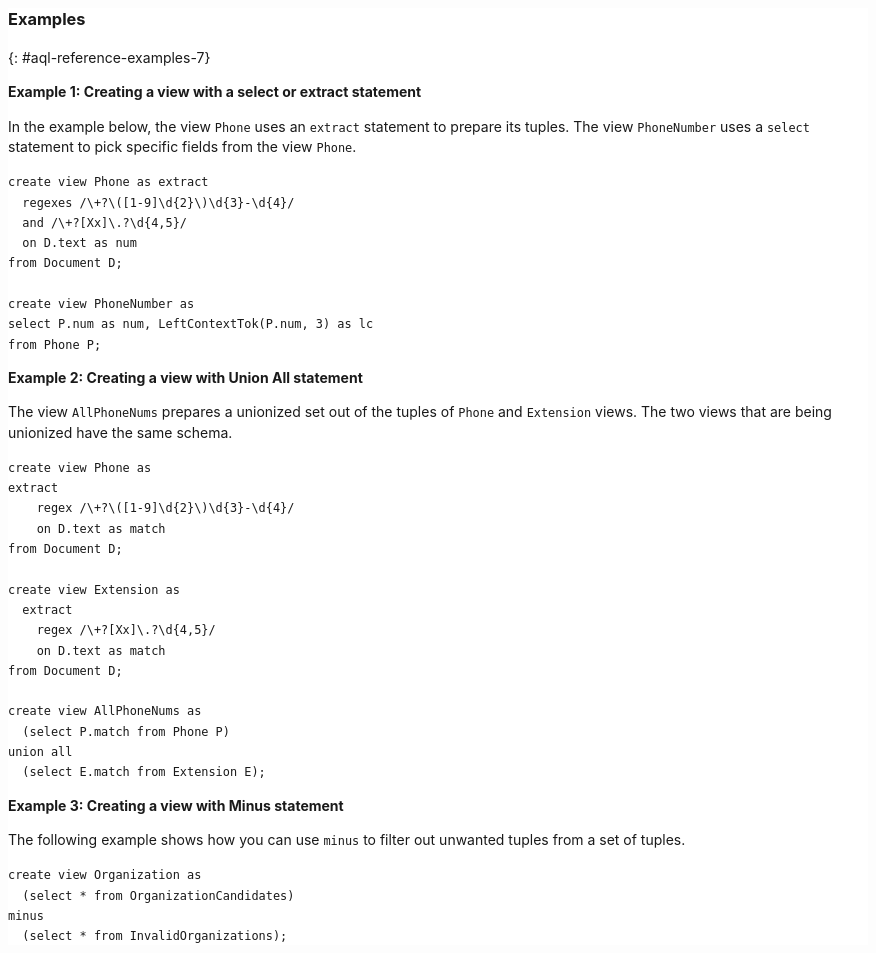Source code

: ### Examples
{: #aql-reference-examples-7}

**Example 1: Creating a view with a select or extract statement**

In the example below, the view `Phone` uses an `extract` statement to prepare its tuples. The view `PhoneNumber` uses a `select` statement to pick specific fields from the view `Phone`.

```
create view Phone as extract 
  regexes /\+?\([1-9]\d{2}\)\d{3}-\d{4}/ 
  and /\+?[Xx]\.?\d{4,5}/
  on D.text as num
from Document D;

create view PhoneNumber as
select P.num as num, LeftContextTok(P.num, 3) as lc
from Phone P;
```

**Example 2: Creating a view with Union All statement**

The view `AllPhoneNums` prepares a unionized set out of the tuples of `Phone` and `Extension` views. The two views that are being unionized have the same schema.

```
create view Phone as 
extract 
    regex /\+?\([1-9]\d{2}\)\d{3}-\d{4}/
    on D.text as match
from Document D;

create view Extension as
  extract
    regex /\+?[Xx]\.?\d{4,5}/
    on D.text as match
from Document D;

create view AllPhoneNums as
  (select P.match from Phone P)
union all
  (select E.match from Extension E);
```

**Example 3: Creating a view with Minus statement**

The following example shows how you can use `minus` to filter out unwanted tuples from a set of tuples.

```
create view Organization as
  (select * from OrganizationCandidates)
minus
  (select * from InvalidOrganizations);
```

> _Exercise prompt_:
Word search in the records above: please count the lines holding "match" and state the count alone.

> _Solution to the problem_:
4